Exercise objective
Starting at the line that holds "left wrist: (587, 281, 2)" and stopping at the line that holds "left elbow: (630, 422, 5)", restate the records below word for word, with both of those lines included.

-=-=-=-=-

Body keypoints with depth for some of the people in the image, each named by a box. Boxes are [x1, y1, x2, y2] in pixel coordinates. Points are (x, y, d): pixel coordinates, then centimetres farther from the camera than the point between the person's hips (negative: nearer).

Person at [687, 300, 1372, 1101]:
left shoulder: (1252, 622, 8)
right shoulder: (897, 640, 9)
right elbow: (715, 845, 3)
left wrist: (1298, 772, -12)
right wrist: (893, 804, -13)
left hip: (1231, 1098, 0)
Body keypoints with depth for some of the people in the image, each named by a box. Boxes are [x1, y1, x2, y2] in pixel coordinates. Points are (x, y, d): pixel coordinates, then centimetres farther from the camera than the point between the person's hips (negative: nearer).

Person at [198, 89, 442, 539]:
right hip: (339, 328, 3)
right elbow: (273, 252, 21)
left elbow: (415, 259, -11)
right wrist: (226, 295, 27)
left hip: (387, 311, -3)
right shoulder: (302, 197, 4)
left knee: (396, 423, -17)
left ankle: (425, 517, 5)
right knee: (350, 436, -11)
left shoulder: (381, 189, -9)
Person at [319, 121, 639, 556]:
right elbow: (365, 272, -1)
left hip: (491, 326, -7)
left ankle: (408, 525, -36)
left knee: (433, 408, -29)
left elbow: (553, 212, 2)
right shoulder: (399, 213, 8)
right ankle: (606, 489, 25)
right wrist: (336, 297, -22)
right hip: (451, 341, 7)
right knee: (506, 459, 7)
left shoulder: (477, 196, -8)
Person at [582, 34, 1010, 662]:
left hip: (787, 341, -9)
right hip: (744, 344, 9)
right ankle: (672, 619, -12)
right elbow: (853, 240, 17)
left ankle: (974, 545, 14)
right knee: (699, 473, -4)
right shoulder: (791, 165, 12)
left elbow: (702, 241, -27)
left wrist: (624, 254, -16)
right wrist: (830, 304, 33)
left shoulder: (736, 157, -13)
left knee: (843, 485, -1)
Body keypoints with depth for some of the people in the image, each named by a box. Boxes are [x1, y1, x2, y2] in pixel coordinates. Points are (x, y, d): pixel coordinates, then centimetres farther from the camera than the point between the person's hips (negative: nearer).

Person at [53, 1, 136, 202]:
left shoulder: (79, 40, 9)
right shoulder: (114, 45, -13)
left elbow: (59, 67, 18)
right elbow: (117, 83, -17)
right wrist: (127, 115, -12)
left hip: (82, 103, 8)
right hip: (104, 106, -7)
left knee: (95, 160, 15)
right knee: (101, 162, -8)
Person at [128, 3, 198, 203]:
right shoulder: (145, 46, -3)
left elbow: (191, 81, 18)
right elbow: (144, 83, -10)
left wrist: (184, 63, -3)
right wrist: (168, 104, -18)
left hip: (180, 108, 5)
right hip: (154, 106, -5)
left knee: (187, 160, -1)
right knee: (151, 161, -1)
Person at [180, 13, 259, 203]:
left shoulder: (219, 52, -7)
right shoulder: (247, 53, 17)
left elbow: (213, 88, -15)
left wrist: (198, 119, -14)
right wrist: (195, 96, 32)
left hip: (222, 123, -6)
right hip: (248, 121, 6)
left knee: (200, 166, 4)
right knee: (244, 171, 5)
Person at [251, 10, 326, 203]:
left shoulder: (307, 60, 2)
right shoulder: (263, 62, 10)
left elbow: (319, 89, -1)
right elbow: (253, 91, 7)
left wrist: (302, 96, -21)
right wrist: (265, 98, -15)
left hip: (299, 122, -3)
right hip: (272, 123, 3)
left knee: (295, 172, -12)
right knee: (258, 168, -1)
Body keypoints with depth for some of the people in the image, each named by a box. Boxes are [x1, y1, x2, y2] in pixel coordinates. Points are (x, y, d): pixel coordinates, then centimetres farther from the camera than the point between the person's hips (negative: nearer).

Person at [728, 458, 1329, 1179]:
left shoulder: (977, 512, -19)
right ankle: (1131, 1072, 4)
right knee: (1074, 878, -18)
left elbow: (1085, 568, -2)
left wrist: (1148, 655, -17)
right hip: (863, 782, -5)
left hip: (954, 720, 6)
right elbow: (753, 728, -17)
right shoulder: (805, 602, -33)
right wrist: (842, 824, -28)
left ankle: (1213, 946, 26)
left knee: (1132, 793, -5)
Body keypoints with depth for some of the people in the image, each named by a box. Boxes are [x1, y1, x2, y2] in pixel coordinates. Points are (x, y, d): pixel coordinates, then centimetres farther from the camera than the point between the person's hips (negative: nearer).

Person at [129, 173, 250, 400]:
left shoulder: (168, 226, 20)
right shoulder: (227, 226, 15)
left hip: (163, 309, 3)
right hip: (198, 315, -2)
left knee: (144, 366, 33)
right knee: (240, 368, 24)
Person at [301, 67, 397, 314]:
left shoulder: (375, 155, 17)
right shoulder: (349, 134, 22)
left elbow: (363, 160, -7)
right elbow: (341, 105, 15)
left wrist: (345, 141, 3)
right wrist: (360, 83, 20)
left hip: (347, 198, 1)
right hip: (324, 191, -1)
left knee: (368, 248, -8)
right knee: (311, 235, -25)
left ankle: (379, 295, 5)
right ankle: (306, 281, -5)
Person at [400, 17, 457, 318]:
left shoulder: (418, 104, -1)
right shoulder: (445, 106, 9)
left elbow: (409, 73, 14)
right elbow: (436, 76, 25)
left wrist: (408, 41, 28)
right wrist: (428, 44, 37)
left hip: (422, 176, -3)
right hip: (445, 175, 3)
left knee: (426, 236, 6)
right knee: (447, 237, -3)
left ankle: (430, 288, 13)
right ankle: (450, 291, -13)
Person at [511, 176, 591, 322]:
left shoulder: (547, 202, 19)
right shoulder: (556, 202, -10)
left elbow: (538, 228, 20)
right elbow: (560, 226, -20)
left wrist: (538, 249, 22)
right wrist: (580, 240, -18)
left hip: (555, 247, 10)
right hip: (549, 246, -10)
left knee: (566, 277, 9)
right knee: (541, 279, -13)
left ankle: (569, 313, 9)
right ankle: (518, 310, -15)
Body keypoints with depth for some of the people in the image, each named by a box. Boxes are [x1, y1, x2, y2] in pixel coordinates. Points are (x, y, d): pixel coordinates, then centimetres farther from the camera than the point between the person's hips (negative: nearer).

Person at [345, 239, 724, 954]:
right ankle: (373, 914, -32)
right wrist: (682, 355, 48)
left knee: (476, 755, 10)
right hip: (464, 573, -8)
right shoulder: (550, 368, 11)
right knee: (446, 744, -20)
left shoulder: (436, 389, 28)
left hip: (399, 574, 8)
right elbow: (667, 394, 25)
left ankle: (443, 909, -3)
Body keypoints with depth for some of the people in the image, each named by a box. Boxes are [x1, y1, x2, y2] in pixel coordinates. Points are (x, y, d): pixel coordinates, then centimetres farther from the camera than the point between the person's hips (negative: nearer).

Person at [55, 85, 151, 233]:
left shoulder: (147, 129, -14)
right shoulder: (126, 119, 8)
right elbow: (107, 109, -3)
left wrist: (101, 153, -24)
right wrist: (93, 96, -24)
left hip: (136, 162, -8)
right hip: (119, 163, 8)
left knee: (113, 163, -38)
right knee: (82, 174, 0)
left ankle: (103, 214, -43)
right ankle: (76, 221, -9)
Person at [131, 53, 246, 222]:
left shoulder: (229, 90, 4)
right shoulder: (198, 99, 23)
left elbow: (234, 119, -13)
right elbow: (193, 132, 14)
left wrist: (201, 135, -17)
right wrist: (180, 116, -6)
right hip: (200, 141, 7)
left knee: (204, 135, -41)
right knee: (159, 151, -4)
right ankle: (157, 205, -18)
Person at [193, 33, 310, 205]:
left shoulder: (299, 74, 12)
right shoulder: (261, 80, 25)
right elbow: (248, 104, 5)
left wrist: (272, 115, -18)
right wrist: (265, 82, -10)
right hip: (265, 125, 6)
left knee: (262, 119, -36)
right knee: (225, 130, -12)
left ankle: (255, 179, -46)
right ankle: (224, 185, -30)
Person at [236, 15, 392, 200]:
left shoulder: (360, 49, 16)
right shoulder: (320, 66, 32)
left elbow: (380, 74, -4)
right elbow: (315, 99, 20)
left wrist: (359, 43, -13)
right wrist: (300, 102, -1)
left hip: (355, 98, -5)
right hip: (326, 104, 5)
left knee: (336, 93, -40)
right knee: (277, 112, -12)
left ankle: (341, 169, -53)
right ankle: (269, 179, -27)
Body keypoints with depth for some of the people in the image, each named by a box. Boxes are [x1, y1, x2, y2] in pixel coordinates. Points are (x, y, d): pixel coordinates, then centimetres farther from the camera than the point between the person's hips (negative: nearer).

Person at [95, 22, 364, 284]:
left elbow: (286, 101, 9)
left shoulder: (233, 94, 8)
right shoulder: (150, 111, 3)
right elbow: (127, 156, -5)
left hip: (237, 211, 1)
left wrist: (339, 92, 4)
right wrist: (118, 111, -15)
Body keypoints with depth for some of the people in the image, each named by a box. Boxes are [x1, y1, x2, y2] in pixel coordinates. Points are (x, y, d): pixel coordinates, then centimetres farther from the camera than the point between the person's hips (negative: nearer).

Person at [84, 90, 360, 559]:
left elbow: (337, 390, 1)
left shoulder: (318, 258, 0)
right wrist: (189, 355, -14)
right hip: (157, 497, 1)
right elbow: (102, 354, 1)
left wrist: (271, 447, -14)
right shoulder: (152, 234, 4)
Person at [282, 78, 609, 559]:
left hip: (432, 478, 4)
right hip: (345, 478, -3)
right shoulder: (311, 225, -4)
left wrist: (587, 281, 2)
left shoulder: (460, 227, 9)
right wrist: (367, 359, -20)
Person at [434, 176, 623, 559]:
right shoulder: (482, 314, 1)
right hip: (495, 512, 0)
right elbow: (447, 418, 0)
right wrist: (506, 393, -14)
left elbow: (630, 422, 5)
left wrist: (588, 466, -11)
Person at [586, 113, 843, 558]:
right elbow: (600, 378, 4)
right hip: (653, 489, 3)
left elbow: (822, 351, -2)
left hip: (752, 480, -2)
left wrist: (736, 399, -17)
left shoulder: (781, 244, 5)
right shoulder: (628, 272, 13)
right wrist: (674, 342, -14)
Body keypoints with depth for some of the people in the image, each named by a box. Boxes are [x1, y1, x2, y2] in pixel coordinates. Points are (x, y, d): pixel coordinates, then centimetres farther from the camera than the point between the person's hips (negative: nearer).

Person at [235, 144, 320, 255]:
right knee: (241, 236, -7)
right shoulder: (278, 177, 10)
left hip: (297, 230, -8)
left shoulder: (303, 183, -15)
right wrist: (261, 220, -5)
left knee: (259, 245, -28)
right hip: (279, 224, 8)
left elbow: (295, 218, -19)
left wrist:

-=-=-=-=-

Answer section
left wrist: (587, 281, 2)
left shoulder: (460, 227, 9)
right wrist: (367, 359, -20)
Person at [434, 176, 623, 559]:
right shoulder: (482, 314, 1)
right hip: (495, 512, 0)
right elbow: (447, 418, 0)
right wrist: (506, 393, -14)
left elbow: (630, 422, 5)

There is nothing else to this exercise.